镁离子对低品位硫化镍矿氧化浸出电化学行为的影响

低品位硫化镍矿中含镁硅酸矿物易被酸溶解出Mg^2+而影响其有价金属提取。采用不同氧化浸出体系研究了Mg^2+对硫化镍矿中Ni、Cu、Mg、Fe浸出的影响,利用循环伏安、动电位极化、交流阻抗等方法研究了Mg^2+影响硫化镍矿中硫化矿物氧化溶解电化学行为。结果表明,试验范围内,低品位硫化镍矿中硫化矿物氧化浸出受氧化产物扩散影响控制,含镁矿物被酸溶解释放出Mg^2+进入溶液,游离的Mg^2+受硫化矿物表面负电性离子吸引而吸附在矿石表面,降低矿物表面氧化溶解双电层电荷转移内阻,加速电荷转移过程;另一方面,由于Mg^2+吸附影响,使得硫化镍矿表面氧化产物膜致密生长而显著负影响硫化矿物浸出,致使硫化矿物自腐蚀速率随Mg^2+浓度增加而降低。Mg^2+对含S物种电对间转化不利,与Fe^3+协同影响硫化矿物氧化浸出效率,低Mg^2+浓度促进Fe^3+/Fe^2+循环,而高Mg^2+浓度引起硫化矿物腐蚀产物层致密生长而降低矿物被溶解的速率。

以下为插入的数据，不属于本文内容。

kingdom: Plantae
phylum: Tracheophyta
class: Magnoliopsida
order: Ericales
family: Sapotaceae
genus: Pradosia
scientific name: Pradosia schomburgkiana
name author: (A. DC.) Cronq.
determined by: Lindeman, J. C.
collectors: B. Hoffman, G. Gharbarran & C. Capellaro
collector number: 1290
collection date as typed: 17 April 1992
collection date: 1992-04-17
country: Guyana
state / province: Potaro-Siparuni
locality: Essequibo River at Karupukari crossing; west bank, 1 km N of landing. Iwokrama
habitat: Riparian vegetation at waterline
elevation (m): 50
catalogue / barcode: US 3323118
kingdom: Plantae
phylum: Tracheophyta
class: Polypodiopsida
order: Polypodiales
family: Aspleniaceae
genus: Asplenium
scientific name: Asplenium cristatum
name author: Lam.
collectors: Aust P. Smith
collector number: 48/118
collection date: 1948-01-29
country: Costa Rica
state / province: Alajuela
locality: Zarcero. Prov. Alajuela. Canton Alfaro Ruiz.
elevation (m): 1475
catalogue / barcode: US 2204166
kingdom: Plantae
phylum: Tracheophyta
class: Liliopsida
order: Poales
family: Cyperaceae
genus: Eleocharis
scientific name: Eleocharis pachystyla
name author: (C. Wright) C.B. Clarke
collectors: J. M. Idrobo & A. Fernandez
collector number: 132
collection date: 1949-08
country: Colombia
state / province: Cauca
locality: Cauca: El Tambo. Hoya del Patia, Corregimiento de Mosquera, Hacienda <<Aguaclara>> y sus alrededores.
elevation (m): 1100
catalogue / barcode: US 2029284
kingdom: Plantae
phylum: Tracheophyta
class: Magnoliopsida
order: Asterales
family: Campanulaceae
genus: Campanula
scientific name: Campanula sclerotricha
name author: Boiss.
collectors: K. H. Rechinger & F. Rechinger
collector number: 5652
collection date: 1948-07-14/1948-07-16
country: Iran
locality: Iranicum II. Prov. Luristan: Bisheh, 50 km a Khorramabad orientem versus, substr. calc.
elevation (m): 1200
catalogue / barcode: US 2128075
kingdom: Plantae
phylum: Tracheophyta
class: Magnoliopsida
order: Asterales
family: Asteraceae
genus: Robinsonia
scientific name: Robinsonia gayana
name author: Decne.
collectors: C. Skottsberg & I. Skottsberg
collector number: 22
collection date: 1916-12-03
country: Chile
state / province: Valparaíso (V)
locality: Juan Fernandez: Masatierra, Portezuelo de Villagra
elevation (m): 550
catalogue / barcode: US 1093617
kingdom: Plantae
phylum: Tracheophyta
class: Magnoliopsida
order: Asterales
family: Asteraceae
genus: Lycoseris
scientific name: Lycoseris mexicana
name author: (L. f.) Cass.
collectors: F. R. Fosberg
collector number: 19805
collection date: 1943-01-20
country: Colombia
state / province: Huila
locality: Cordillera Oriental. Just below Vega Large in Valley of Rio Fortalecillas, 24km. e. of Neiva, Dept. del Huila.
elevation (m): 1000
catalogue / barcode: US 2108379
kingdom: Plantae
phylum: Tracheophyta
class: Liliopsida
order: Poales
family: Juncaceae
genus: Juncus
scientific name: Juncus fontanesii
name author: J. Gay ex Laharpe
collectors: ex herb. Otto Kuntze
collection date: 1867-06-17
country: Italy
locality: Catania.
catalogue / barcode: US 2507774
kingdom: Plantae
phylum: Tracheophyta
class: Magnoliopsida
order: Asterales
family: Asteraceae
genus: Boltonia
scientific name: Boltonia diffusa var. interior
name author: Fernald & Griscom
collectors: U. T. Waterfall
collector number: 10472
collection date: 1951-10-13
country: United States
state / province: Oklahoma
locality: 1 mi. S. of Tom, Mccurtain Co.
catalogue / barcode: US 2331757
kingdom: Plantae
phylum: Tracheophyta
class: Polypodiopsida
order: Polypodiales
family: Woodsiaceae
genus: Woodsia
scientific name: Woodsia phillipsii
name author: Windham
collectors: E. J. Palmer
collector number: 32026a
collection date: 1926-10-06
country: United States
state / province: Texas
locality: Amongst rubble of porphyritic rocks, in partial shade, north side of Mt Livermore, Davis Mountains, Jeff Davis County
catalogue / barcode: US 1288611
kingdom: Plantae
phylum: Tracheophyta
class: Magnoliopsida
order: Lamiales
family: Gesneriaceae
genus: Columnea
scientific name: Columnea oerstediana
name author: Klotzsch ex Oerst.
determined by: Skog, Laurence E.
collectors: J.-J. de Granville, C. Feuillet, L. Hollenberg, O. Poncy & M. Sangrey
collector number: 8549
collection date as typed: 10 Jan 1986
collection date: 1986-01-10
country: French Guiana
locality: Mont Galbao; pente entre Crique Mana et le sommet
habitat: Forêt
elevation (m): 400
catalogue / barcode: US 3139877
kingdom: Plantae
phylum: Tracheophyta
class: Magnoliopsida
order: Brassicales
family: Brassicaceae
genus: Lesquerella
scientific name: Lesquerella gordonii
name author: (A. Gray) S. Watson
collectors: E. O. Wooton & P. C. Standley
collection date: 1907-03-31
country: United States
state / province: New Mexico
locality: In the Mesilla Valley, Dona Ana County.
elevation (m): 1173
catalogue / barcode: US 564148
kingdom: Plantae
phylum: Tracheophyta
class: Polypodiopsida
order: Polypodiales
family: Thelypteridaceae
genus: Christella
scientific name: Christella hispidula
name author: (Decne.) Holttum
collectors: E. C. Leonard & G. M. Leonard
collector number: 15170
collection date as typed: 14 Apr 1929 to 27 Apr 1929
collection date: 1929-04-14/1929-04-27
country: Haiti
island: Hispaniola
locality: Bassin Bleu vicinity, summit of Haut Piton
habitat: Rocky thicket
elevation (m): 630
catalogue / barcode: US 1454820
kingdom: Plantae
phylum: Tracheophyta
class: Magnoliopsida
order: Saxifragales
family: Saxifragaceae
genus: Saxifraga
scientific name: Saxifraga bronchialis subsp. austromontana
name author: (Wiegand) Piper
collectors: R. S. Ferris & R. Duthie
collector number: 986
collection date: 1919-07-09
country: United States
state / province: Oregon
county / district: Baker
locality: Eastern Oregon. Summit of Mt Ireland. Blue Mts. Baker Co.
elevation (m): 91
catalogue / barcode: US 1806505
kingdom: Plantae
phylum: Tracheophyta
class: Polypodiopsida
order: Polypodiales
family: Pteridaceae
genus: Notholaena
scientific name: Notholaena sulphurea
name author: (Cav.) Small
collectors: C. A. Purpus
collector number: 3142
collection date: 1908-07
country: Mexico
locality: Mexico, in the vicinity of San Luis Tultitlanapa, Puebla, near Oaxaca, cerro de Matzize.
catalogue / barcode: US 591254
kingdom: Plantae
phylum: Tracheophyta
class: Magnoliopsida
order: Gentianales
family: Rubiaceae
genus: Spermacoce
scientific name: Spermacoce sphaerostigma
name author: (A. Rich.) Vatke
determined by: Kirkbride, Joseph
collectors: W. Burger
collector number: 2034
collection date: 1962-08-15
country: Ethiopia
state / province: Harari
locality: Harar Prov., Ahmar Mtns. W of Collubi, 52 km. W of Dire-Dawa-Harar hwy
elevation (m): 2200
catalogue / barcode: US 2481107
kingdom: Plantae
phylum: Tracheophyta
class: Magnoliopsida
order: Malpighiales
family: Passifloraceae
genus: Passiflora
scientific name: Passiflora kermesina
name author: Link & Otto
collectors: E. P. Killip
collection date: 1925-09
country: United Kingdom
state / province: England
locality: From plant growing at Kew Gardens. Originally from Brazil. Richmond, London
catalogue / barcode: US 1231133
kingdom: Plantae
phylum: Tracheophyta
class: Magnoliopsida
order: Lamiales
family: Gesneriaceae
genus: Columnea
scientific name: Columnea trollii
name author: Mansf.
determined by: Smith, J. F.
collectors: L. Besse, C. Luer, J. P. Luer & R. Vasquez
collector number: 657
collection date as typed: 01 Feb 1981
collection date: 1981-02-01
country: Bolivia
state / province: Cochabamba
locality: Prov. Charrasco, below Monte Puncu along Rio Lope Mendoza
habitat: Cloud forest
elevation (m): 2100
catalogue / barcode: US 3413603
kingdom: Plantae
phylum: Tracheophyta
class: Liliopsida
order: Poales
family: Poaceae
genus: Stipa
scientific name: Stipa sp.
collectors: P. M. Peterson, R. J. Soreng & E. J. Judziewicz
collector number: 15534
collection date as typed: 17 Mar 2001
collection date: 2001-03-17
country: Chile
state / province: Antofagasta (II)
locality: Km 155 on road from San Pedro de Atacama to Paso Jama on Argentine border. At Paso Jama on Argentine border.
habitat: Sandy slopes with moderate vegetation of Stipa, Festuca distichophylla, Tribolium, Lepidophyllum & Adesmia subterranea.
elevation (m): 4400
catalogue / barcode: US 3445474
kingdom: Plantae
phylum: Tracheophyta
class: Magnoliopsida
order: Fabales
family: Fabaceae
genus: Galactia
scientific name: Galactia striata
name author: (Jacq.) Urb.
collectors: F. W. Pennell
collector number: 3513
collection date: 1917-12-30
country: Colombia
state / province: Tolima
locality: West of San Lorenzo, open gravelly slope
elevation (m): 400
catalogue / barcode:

硫化镍矿在不同体系氧化浸出时,初始含Mg^2+条件下,Ni、Cu、Fe浸出效率低于无Mg^2+体系。

Effect of Magnesium Ion on Electrochemical Behavior of Low-Grade Nickel Sulfide Ore during Oxidation Leaching

Dissolution of magnesium from magnesium-bearing silicate minerals of low-grade nickel sulfide ores in acid leaching systems affects extraction of valuable metals. Effect of Mg2+ on oxidation leaching of nickel, copper, magnesium, and iron from low-grade nickel sulfide ore was studied in different oxidation acid leaching systems. Performance of Mg2+ on electrochemical behavior of sulfide minerals ore during oxidation leaching was investigated by method of cyclic voltammetry, potentiodynamic polarization, and alternating-current impedance. The results show that, in the test range, oxidative dissolution of sulfide minerals from low-grade nickel sulfide ore is controlled by diffusion of products. Magnesium minerals are dissolved by sulfuric acid generating Mg2+ in leaching liquor. Dissociative Mg2+ affects electron transfer and product diffusion in sulfide minerals oxidation leaching. Mg2+ absorbs electronegative points on surface of sulfide minerals, leading to an acceleration on charge transfer process due to decrease in charge transfer resistance of interface electric double layer. While, this absorption causes formation of corrosion products film tending to dense which has negative influence on sulfide minerals oxidation leaching. Self-corrosion rate of ore drops with increase of Mg2+ concentration. Presence of Mg2+ has poor effect on transform between sulfur-containing substances. Collaborative influence of Mg2+ and Fe3+ illustrates that low concentration of Mg2+ in leaching system facilitates cycle of Fe3+/Fe2+ pair, and high concentration of Mg2+ reduces oxidizing leaching efficiencies of minerals because of densification of oxidation products layer. Leaching efficiencies of Ni, Cu, and Fe during oxidation leaching with existence of Mg2+ in solutions are lower than those with absence of Mg2+.